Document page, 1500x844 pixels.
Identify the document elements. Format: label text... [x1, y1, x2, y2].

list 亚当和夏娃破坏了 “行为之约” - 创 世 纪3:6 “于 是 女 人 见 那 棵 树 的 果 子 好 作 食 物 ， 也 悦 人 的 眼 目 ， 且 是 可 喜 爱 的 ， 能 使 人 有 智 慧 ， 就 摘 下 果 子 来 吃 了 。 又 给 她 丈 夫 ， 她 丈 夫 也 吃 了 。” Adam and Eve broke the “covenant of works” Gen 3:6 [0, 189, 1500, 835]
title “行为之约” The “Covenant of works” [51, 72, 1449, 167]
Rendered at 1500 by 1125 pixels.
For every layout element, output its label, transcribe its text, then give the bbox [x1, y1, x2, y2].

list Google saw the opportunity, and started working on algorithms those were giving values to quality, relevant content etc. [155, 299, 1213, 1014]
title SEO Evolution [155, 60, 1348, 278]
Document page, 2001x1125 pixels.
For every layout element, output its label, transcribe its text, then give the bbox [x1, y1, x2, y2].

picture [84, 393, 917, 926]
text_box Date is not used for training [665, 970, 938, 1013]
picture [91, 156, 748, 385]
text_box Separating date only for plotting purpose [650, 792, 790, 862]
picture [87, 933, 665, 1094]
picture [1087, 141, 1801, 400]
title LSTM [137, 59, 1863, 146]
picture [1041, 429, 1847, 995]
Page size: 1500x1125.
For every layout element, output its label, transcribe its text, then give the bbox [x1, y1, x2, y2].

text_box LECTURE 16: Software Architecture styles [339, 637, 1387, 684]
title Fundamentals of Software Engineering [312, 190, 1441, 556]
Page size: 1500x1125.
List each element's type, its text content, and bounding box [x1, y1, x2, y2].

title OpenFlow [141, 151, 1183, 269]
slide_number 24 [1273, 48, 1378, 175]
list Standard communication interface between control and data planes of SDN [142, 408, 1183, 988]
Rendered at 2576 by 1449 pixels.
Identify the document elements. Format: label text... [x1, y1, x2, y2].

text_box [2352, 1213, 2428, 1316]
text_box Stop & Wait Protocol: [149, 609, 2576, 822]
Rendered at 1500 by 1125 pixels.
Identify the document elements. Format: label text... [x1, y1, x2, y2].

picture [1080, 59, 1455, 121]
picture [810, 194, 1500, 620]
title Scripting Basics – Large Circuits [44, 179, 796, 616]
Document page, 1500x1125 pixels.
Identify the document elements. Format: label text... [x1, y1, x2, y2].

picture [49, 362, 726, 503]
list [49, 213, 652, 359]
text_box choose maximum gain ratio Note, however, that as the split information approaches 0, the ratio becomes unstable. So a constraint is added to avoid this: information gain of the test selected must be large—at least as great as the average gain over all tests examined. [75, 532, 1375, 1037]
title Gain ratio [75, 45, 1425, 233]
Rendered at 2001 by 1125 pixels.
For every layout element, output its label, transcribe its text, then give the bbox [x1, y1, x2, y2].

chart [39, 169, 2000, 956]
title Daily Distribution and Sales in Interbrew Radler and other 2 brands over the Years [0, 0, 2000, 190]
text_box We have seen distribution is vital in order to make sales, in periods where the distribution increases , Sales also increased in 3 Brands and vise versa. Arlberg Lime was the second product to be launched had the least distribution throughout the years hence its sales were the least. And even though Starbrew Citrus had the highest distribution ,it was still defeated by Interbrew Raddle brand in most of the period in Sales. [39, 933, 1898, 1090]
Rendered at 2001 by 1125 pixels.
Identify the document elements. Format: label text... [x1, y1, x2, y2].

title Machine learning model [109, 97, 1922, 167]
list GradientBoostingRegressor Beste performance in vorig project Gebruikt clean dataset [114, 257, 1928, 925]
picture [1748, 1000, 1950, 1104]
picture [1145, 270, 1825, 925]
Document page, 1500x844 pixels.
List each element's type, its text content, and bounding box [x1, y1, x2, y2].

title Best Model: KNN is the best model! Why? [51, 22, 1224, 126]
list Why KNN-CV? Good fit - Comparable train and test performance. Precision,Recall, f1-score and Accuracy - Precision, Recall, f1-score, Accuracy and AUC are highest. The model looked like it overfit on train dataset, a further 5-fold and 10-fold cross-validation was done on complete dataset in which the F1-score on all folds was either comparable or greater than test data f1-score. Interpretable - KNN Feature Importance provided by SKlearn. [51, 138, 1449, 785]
★ ★ ★
## Task to carry out
This exercise requires the entries above to be restated exactly.

## Answer to the exercise
Document page, 1500x844 pixels.
Identify the document elements. Format: label text... [x1, y1, x2, y2].

list 亚当和夏娃破坏了 “行为之约” - 创 世 纪3:6 “于 是 女 人 见 那 棵 树 的 果 子 好 作 食 物 ， 也 悦 人 的 眼 目 ， 且 是 可 喜 爱 的 ， 能 使 人 有 智 慧 ， 就 摘 下 果 子 来 吃 了 。 又 给 她 丈 夫 ， 她 丈 夫 也 吃 了 。” Adam and Eve broke the “covenant of works” Gen 3:6 [0, 189, 1500, 835]
title “行为之约” The “Covenant of works” [51, 72, 1449, 167]
Rendered at 1500 by 1125 pixels.
For every layout element, output its label, transcribe its text, then give the bbox [x1, y1, x2, y2].

list Google saw the opportunity, and started working on algorithms those were giving values to quality, relevant content etc. [155, 299, 1213, 1014]
title SEO Evolution [155, 60, 1348, 278]
Document page, 2001x1125 pixels.
For every layout element, output its label, transcribe its text, then give the bbox [x1, y1, x2, y2].

picture [84, 393, 917, 926]
text_box Date is not used for training [665, 970, 938, 1013]
picture [91, 156, 748, 385]
text_box Separating date only for plotting purpose [650, 792, 790, 862]
picture [87, 933, 665, 1094]
picture [1087, 141, 1801, 400]
title LSTM [137, 59, 1863, 146]
picture [1041, 429, 1847, 995]
Page size: 1500x1125.
For every layout element, output its label, transcribe its text, then give the bbox [x1, y1, x2, y2].

text_box LECTURE 16: Software Architecture styles [339, 637, 1387, 684]
title Fundamentals of Software Engineering [312, 190, 1441, 556]
Page size: 1500x1125.
List each element's type, its text content, and bounding box [x1, y1, x2, y2].

title OpenFlow [141, 151, 1183, 269]
slide_number 24 [1273, 48, 1378, 175]
list Standard communication interface between control and data planes of SDN [142, 408, 1183, 988]
Rendered at 2576 by 1449 pixels.
Identify the document elements. Format: label text... [x1, y1, x2, y2].

text_box [2352, 1213, 2428, 1316]
text_box Stop & Wait Protocol: [149, 609, 2576, 822]
Rendered at 1500 by 1125 pixels.
Identify the document elements. Format: label text... [x1, y1, x2, y2].

picture [1080, 59, 1455, 121]
picture [810, 194, 1500, 620]
title Scripting Basics – Large Circuits [44, 179, 796, 616]
Document page, 1500x1125 pixels.
Identify the document elements. Format: label text... [x1, y1, x2, y2].

picture [49, 362, 726, 503]
list [49, 213, 652, 359]
text_box choose maximum gain ratio Note, however, that as the split information approaches 0, the ratio becomes unstable. So a constraint is added to avoid this: information gain of the test selected must be large—at least as great as the average gain over all tests examined. [75, 532, 1375, 1037]
title Gain ratio [75, 45, 1425, 233]
Rendered at 2001 by 1125 pixels.
For every layout element, output its label, transcribe its text, then give the bbox [x1, y1, x2, y2].

chart [39, 169, 2000, 956]
title Daily Distribution and Sales in Interbrew Radler and other 2 brands over the Years [0, 0, 2000, 190]
text_box We have seen distribution is vital in order to make sales, in periods where the distribution increases , Sales also increased in 3 Brands and vise versa. Arlberg Lime was the second product to be launched had the least distribution throughout the years hence its sales were the least. And even though Starbrew Citrus had the highest distribution ,it was still defeated by Interbrew Raddle brand in most of the period in Sales. [39, 933, 1898, 1090]
Rendered at 2001 by 1125 pixels.
Identify the document elements. Format: label text... [x1, y1, x2, y2].

title Machine learning model [109, 97, 1922, 167]
list GradientBoostingRegressor Beste performance in vorig project Gebruikt clean dataset [114, 257, 1928, 925]
picture [1748, 1000, 1950, 1104]
picture [1145, 270, 1825, 925]
Document page, 1500x844 pixels.
List each element's type, its text content, and bounding box [x1, y1, x2, y2].

title Best Model: KNN is the best model! Why? [51, 22, 1224, 126]
list Why KNN-CV? Good fit - Comparable train and test performance. Precision,Recall, f1-score and Accuracy - Precision, Recall, f1-score, Accuracy and AUC are highest. The model looked like it overfit on train dataset, a further 5-fold and 10-fold cross-validation was done on complete dataset in which the F1-score on all folds was either comparable or greater than test data f1-score. Interpretable - KNN Feature Importance provided by SKlearn. [51, 138, 1449, 785]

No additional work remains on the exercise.